Copy the records from the line containing "A large, red" through the line containing "[410, 303, 492, 329]", substituting "dining table" for each "wooden table". Leave everything else in those lines unchanged.

------------------------------

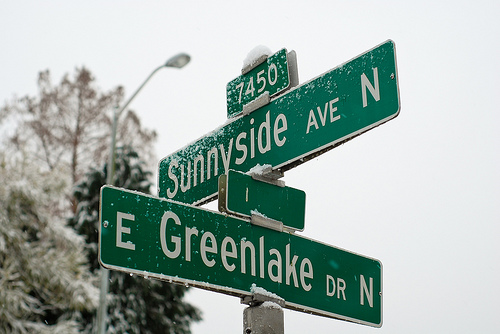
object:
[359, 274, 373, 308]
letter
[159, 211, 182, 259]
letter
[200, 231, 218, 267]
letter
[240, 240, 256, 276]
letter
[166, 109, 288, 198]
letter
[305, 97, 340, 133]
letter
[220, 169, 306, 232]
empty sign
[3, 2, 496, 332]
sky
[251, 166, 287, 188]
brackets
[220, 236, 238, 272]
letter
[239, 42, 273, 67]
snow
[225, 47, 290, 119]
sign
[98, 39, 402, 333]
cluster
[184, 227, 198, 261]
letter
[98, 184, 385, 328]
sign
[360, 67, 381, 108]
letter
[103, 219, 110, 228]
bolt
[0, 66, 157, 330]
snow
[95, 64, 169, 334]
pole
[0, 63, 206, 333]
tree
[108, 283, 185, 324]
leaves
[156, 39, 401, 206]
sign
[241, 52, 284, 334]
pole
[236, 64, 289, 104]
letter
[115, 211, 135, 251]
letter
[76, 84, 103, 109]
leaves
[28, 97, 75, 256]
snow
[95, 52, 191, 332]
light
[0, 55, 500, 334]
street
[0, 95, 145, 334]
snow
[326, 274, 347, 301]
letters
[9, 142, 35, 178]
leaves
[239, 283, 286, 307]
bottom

------------------------------

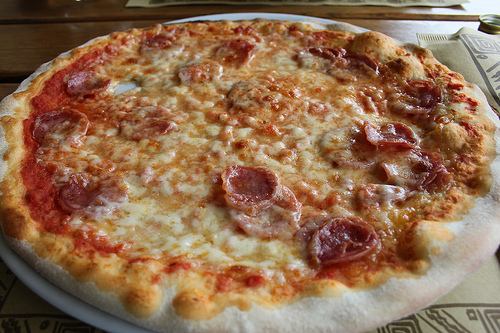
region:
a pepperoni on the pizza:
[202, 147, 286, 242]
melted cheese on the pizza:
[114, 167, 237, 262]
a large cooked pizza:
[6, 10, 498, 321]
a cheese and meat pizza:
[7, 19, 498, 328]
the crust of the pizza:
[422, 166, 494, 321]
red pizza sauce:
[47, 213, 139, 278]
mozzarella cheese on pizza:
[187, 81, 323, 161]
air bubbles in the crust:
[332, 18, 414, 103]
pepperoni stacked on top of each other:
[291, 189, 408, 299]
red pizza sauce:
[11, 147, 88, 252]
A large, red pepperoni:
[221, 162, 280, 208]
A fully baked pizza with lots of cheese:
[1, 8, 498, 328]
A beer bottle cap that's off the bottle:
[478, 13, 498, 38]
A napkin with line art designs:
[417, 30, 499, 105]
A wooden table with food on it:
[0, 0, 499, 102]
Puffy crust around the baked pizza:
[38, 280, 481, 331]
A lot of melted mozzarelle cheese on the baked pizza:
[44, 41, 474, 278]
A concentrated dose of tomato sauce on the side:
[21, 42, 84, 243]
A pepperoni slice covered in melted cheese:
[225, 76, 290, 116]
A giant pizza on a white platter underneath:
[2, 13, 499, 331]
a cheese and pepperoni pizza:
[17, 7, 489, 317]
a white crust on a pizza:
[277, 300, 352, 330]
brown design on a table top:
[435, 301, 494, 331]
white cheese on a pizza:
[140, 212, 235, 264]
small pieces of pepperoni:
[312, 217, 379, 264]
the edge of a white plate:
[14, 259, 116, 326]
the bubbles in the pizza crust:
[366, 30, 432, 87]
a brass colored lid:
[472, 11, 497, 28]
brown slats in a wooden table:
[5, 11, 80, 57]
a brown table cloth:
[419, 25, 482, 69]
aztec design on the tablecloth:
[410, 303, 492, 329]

------------------------------

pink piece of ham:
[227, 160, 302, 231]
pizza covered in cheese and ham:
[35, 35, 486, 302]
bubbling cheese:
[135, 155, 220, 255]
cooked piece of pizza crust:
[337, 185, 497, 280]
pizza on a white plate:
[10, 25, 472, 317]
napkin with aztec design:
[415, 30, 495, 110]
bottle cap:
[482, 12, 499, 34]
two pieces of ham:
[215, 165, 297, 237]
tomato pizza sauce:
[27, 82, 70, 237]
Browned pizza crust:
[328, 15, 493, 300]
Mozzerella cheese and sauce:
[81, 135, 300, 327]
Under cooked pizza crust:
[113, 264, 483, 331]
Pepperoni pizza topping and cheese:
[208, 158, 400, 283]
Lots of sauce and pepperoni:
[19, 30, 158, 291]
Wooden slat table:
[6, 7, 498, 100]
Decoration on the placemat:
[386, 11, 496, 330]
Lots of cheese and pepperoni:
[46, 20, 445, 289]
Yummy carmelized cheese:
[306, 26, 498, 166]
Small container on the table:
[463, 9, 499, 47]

------------------------------

Task result:
A large, red pepperoni:
[221, 162, 280, 208]
A fully baked pizza with lots of cheese:
[1, 8, 498, 328]
A beer bottle cap that's off the bottle:
[478, 13, 498, 38]
A napkin with line art designs:
[417, 30, 499, 105]
A dining table with food on it:
[0, 0, 499, 102]
Puffy crust around the baked pizza:
[38, 280, 481, 331]
A lot of melted mozzarelle cheese on the baked pizza:
[44, 41, 474, 278]
A concentrated dose of tomato sauce on the side:
[21, 42, 84, 243]
A pepperoni slice covered in melted cheese:
[225, 76, 290, 116]
A giant pizza on a white platter underneath:
[2, 13, 499, 331]
a cheese and pepperoni pizza:
[17, 7, 489, 317]
a white crust on a pizza:
[277, 300, 352, 330]
brown design on a table top:
[435, 301, 494, 331]
white cheese on a pizza:
[140, 212, 235, 264]
small pieces of pepperoni:
[312, 217, 379, 264]
the edge of a white plate:
[14, 259, 116, 326]
the bubbles in the pizza crust:
[366, 30, 432, 87]
a brass colored lid:
[472, 11, 497, 28]
brown slats in a dining table:
[5, 11, 80, 57]
a brown table cloth:
[419, 25, 482, 69]
aztec design on the tablecloth:
[410, 303, 492, 329]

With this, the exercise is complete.